╭─ ZU UNTERSUCHENDER TEXT

Konzerthaus Berlin feiert 200-jähriges Bestehen

Im Gedenken an die Eröffnungsaufführung wird die Wolfsschlucht kräftig umgepflügt

Das Konzerthaus Berlin feiert sein 200-jähriges Bestehen mit drei Uraufführungen im Großen Saal.

© Felix Löchner/Sichtkreis

Lässt Besucher auch heute noch staunen: das 1821 von Karl Friedrich Schinkel erbaute Konzerthaus Berlin

Lässt Besucher auch heute noch staunen: das 1821 von Karl Friedrich Schinkel erbaute Konzerthaus Berlin

Man schrieb den 18. Juni 1821. Es war eine Uraufführung, die das neue Haus sofort ins Zentrum der Geschichte rückte. Die imposante Freitreppe hinauf, hinein in das zu Jahresbeginn fertiggestellte Schauspielhaus, staunten die Besucher nicht schlecht, welche Pracht der Architekt Karl Friedrich Schinkel am Berliner Gendarmenmarkt hingestellt hatte. Und dann die Musik! Die „erste deutsche Nationaloper“ begeisterte nicht nur das handverlesene Premierenpublikum. Ganz Berlin pfiff die Gassenhauer der Oper wie den „Jägerchor“ oder das Lied vom „Jungfernkranz“. Es war eine Sensation. Carl Maria von Weber konnte stolz sein. „Der Freischütz“ ist seitdem ein Hit auf den Bühnen der Welt.

╰─
╭─ ERFASSTE DATEN

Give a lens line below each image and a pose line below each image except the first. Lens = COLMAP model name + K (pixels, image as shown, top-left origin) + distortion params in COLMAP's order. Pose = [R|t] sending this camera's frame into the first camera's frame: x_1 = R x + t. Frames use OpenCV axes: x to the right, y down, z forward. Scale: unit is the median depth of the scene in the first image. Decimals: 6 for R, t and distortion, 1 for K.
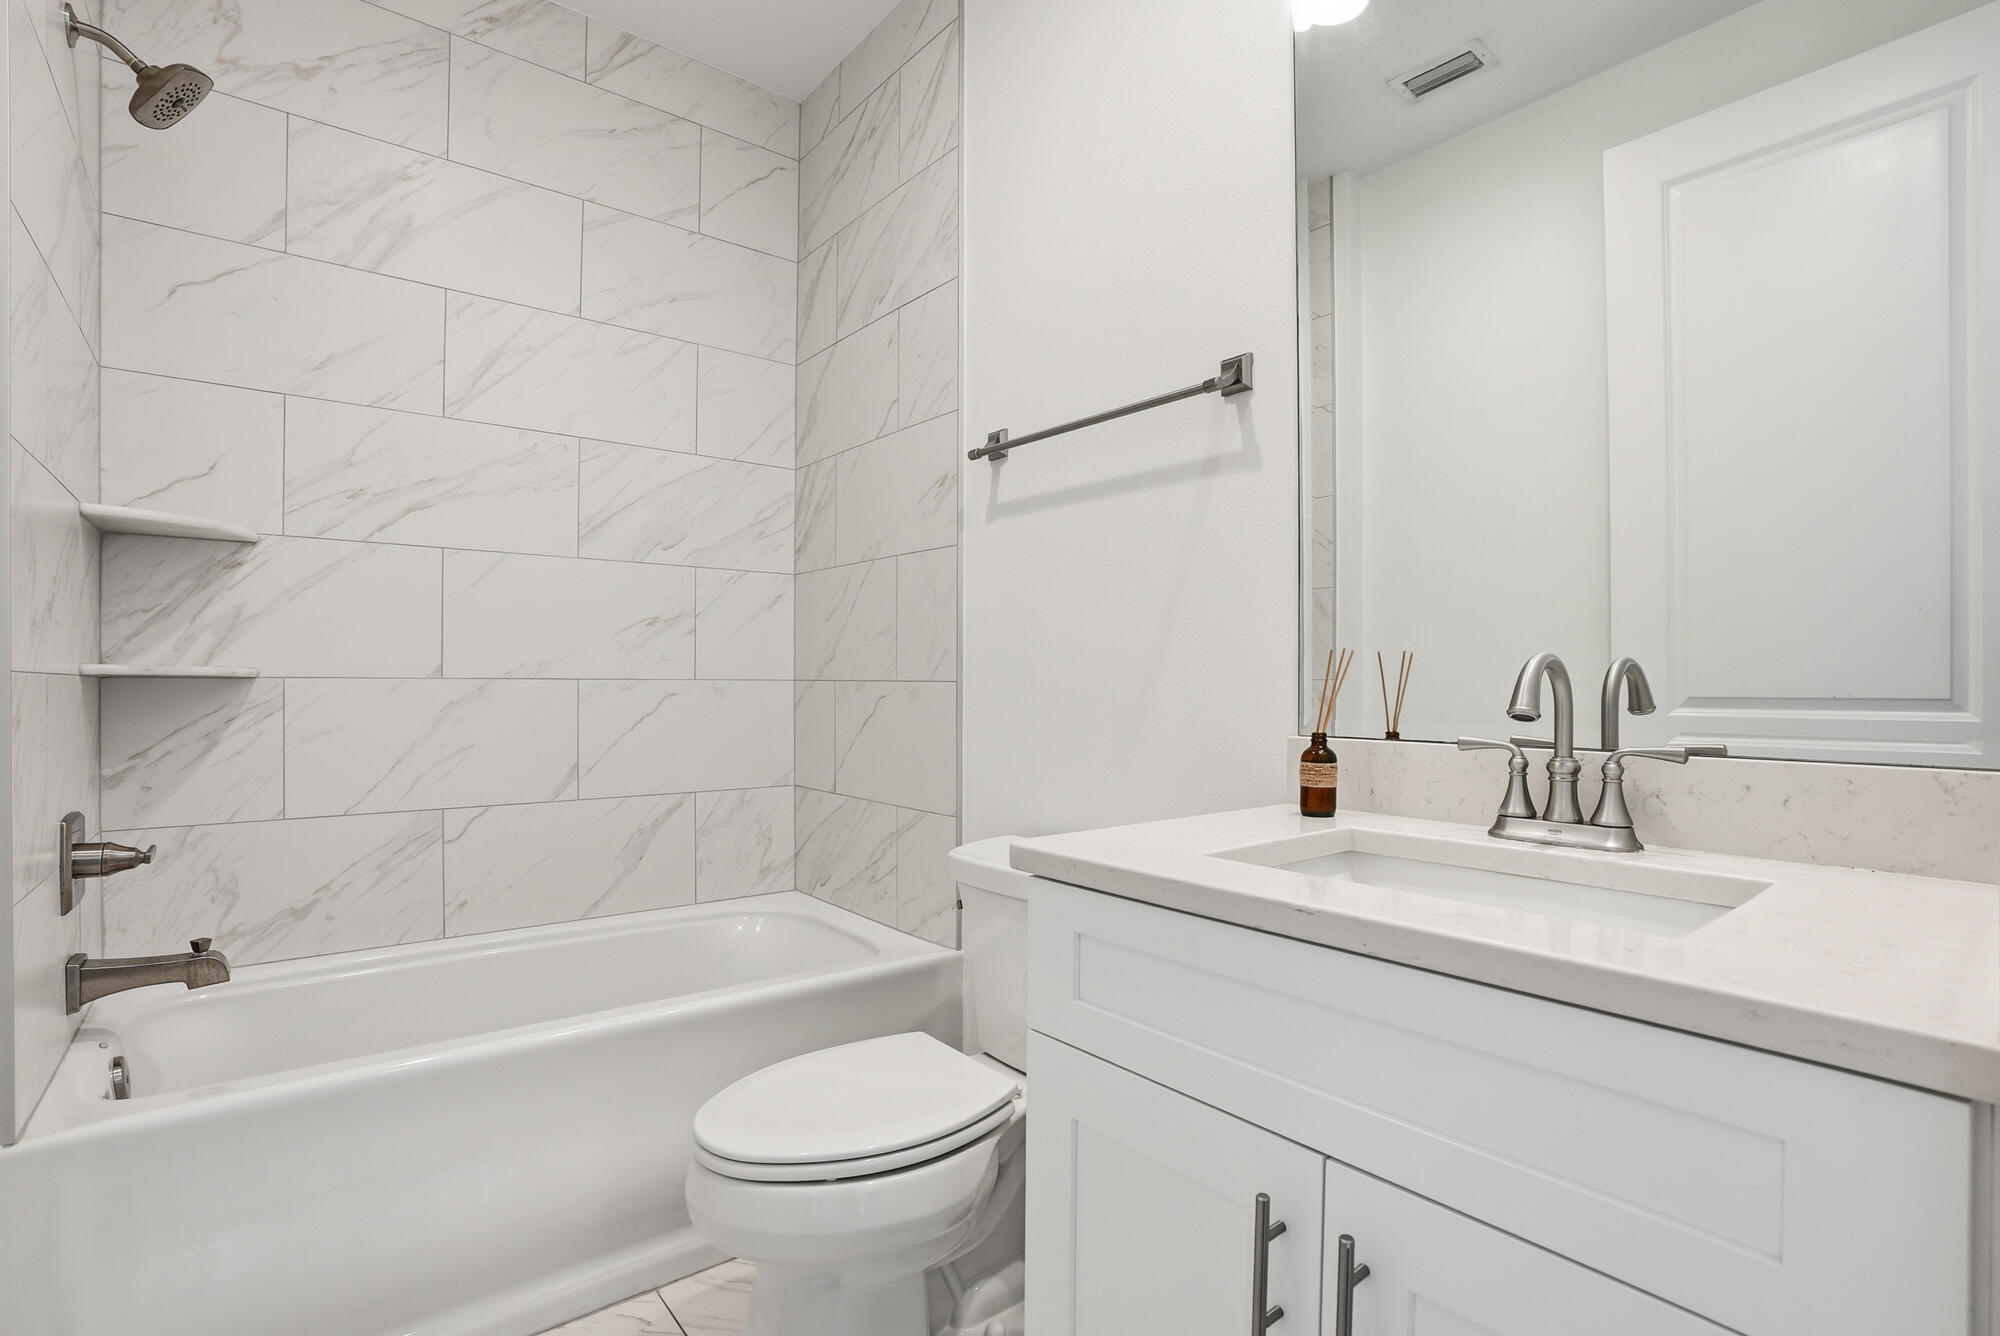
lens RADIAL K [[937.3, 0, 1002.5], [0, 937.3, 673.9], [0, 0, 1]] dist [-0.064647, 0.026582]
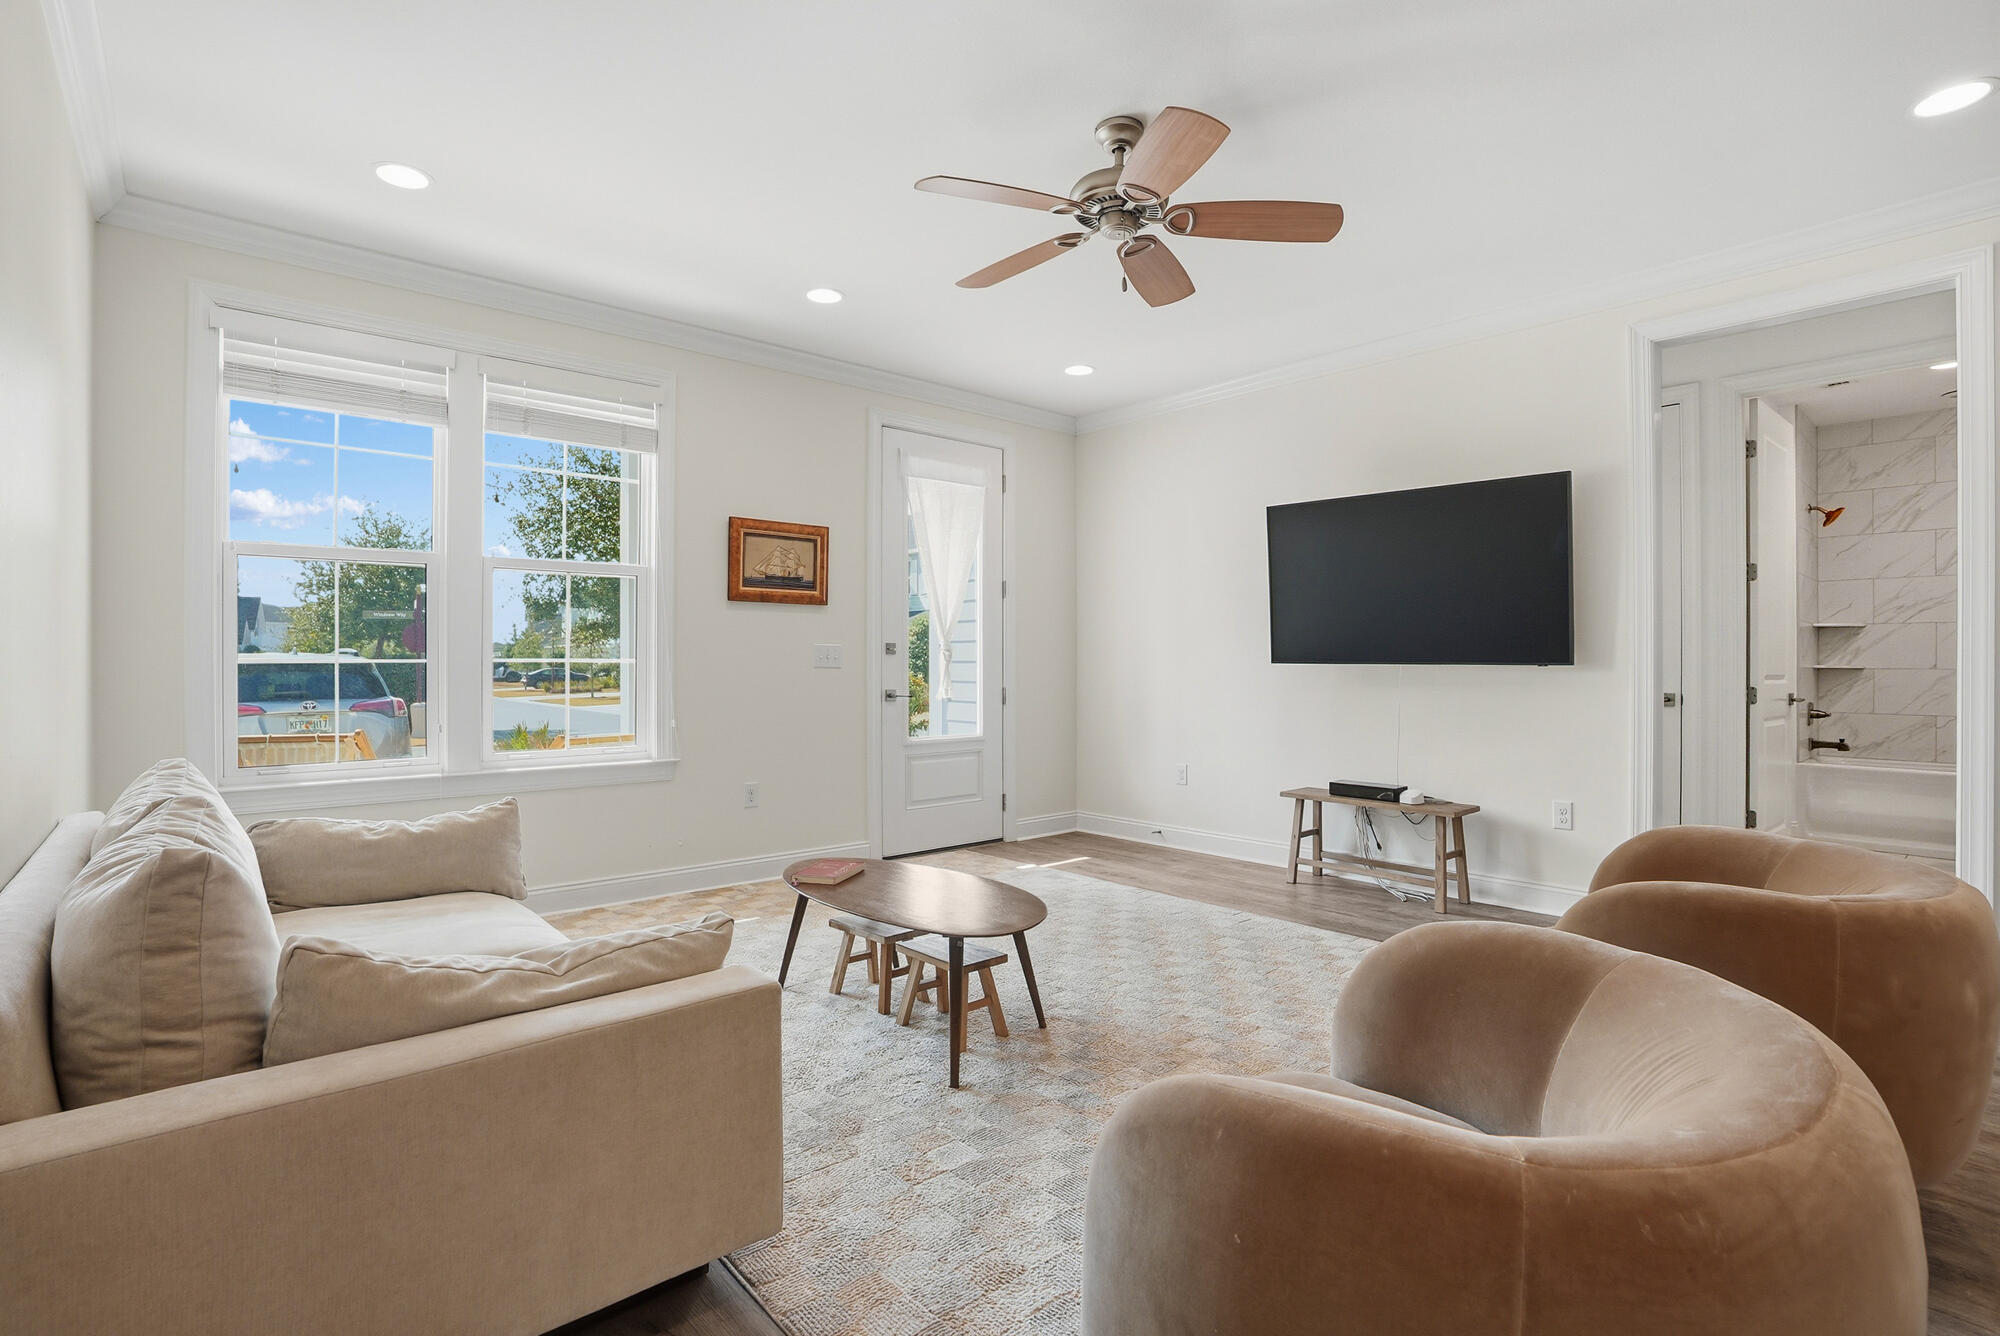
lens RADIAL K [[937.3, 0, 1002.5], [0, 937.3, 673.9], [0, 0, 1]] dist [-0.064647, 0.026582]
pose [[0.042624, 0.008805, -0.999052, 2.272304], [0.006478, 0.999938, 0.009089, -0.027335], [0.999070, -0.006859, 0.042564, -2.214674]]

╰─

AUFGABEN:
A - Beantworten Sie bitte die folgenden Fragen zum Text über das Konzerthaus Berlin.
(i) Mit wie vielen Uraufführungen feiert das Konzerthaus sein 200-jähriges Bestehen, und in welchem Saal?
(ii) Von wem und in welchem Jahr wurde das Konzerthaus erbaut?
(iii) Welche beiden Gassenhauer der Oper werden als Beispiele für das genannt, was ganz Berlin pfiff?
B - Entscheiden Sie, ob jede Aussage mit dem Text über das Konzerthaus Berlin übereinstimmt. Antworten Sie mit Ja oder Nein und zitieren Sie die entscheidenden Worte des Textes.
(i) Das Schauspielhaus wurde erst gegen Ende des Jahres 1821 fertiggestellt.
(ii) Schinkel errichtete das Gebäude am Berliner Gendarmenmarkt.
(iii) Die Oper begeisterte ausschließlich das Premierenpublikum.

LÖSUNGEN:
A -
(i) Mit drei Uraufführungen im Großen Saal.
(ii) Von Karl Friedrich Schinkel, im Jahr 1821.
(iii) Der „Jägerchor“ und das Lied vom „Jungfernkranz“.

B -
(i) Nein – „das zu Jahresbeginn fertiggestellte Schauspielhaus“
(ii) Ja – „am Berliner Gendarmenmarkt hingestellt hatte“
(iii) Nein – „begeisterte nicht nur das handverlesene Premierenpublikum“